REQUIRED WORK: Nothing but the pictures is dropped; write out all the remaining data below exactly.

GIVEN INFORMATION:
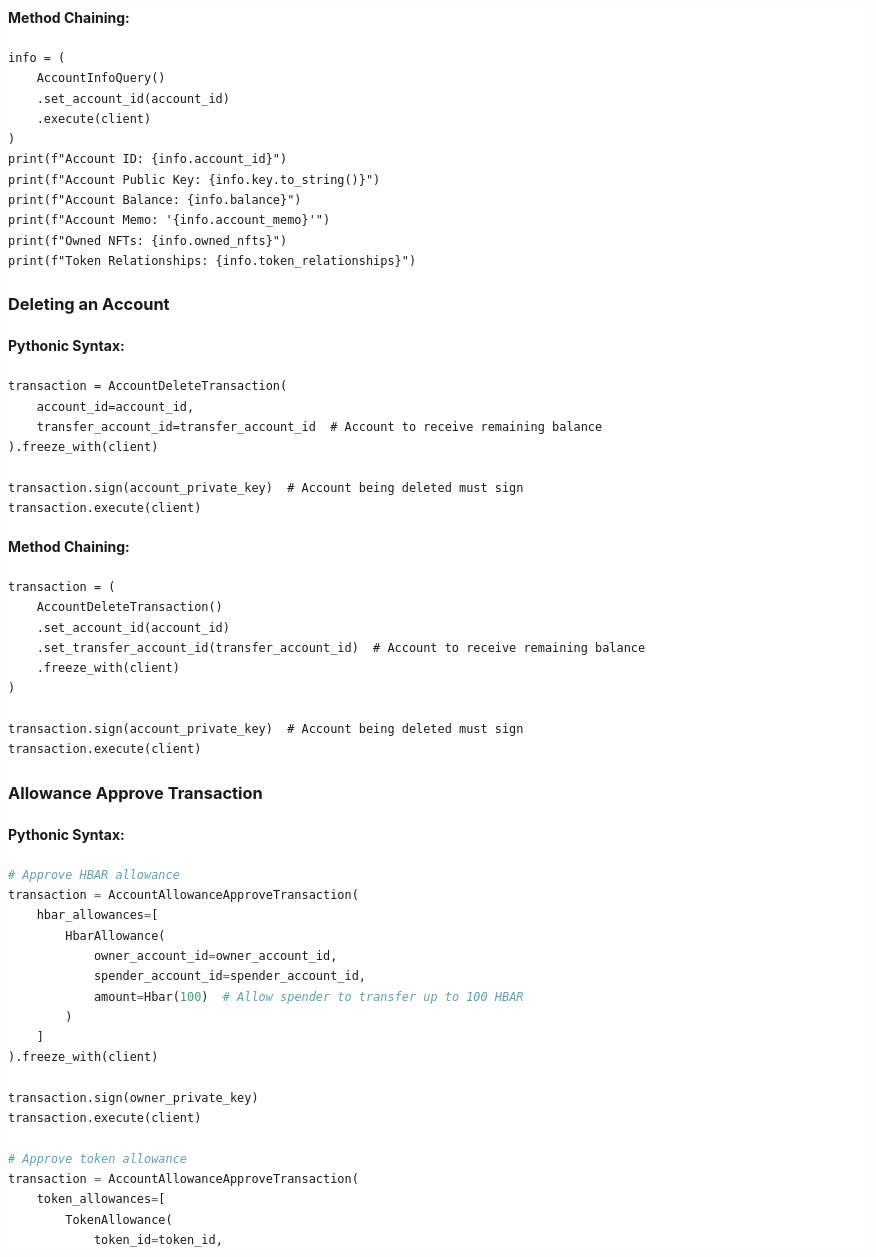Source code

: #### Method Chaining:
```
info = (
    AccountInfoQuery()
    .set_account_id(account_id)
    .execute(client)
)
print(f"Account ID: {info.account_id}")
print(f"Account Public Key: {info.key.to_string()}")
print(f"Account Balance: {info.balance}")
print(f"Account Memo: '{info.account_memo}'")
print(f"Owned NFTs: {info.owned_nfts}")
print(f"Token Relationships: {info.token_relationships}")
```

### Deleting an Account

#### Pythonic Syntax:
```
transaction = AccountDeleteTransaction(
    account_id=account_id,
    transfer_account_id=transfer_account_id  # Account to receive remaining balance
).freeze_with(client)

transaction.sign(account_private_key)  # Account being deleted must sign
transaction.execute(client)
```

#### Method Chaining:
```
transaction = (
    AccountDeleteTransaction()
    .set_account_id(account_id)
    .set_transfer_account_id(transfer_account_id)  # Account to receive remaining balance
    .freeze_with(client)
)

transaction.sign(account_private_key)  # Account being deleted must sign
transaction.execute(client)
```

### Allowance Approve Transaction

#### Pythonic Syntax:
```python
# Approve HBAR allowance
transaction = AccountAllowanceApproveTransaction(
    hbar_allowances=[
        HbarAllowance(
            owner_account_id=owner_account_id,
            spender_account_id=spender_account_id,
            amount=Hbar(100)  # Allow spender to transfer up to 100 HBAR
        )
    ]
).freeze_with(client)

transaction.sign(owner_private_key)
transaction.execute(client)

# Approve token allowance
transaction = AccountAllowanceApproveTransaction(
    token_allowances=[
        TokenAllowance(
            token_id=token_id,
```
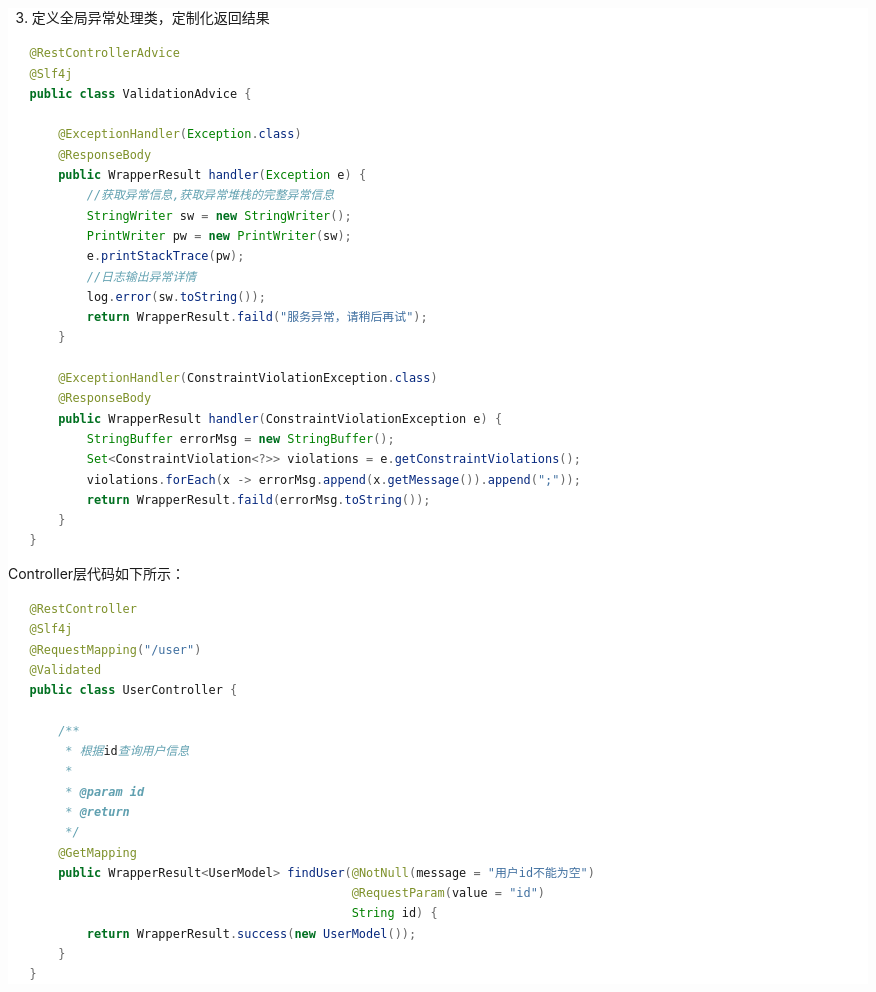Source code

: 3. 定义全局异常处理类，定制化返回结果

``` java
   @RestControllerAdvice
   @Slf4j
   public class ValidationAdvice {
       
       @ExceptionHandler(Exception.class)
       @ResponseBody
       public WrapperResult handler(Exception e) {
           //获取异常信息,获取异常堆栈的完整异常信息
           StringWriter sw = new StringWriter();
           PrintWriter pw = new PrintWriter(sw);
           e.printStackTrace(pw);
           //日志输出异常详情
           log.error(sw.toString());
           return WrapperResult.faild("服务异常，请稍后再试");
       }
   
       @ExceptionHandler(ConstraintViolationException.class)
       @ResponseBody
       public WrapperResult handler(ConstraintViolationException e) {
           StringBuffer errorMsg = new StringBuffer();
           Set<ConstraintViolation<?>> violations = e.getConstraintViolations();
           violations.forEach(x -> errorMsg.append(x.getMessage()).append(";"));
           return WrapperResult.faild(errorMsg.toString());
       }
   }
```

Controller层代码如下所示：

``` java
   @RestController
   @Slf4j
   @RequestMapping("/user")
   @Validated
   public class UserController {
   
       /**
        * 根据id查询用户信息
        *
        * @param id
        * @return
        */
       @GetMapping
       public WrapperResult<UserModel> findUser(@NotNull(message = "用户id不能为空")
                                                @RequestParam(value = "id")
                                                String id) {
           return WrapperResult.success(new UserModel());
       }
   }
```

ANSWER TO THIS EXERCISE:
Source code

: #### Method Chaining:
```
info = (
    AccountInfoQuery()
    .set_account_id(account_id)
    .execute(client)
)
print(f"Account ID: {info.account_id}")
print(f"Account Public Key: {info.key.to_string()}")
print(f"Account Balance: {info.balance}")
print(f"Account Memo: '{info.account_memo}'")
print(f"Owned NFTs: {info.owned_nfts}")
print(f"Token Relationships: {info.token_relationships}")
```

### Deleting an Account

#### Pythonic Syntax:
```
transaction = AccountDeleteTransaction(
    account_id=account_id,
    transfer_account_id=transfer_account_id  # Account to receive remaining balance
).freeze_with(client)

transaction.sign(account_private_key)  # Account being deleted must sign
transaction.execute(client)
```

#### Method Chaining:
```
transaction = (
    AccountDeleteTransaction()
    .set_account_id(account_id)
    .set_transfer_account_id(transfer_account_id)  # Account to receive remaining balance
    .freeze_with(client)
)

transaction.sign(account_private_key)  # Account being deleted must sign
transaction.execute(client)
```

### Allowance Approve Transaction

#### Pythonic Syntax:
```python
# Approve HBAR allowance
transaction = AccountAllowanceApproveTransaction(
    hbar_allowances=[
        HbarAllowance(
            owner_account_id=owner_account_id,
            spender_account_id=spender_account_id,
            amount=Hbar(100)  # Allow spender to transfer up to 100 HBAR
        )
    ]
).freeze_with(client)

transaction.sign(owner_private_key)
transaction.execute(client)

# Approve token allowance
transaction = AccountAllowanceApproveTransaction(
    token_allowances=[
        TokenAllowance(
            token_id=token_id,
```
Source code

: 3. 定义全局异常处理类，定制化返回结果

``` java
   @RestControllerAdvice
   @Slf4j
   public class ValidationAdvice {
       
       @ExceptionHandler(Exception.class)
       @ResponseBody
       public WrapperResult handler(Exception e) {
           //获取异常信息,获取异常堆栈的完整异常信息
           StringWriter sw = new StringWriter();
           PrintWriter pw = new PrintWriter(sw);
           e.printStackTrace(pw);
           //日志输出异常详情
           log.error(sw.toString());
           return WrapperResult.faild("服务异常，请稍后再试");
       }
   
       @ExceptionHandler(ConstraintViolationException.class)
       @ResponseBody
       public WrapperResult handler(ConstraintViolationException e) {
           StringBuffer errorMsg = new StringBuffer();
           Set<ConstraintViolation<?>> violations = e.getConstraintViolations();
           violations.forEach(x -> errorMsg.append(x.getMessage()).append(";"));
           return WrapperResult.faild(errorMsg.toString());
       }
   }
```

Controller层代码如下所示：

``` java
   @RestController
   @Slf4j
   @RequestMapping("/user")
   @Validated
   public class UserController {
   
       /**
        * 根据id查询用户信息
        *
        * @param id
        * @return
        */
       @GetMapping
       public WrapperResult<UserModel> findUser(@NotNull(message = "用户id不能为空")
                                                @RequestParam(value = "id")
                                                String id) {
           return WrapperResult.success(new UserModel());
       }
   }
```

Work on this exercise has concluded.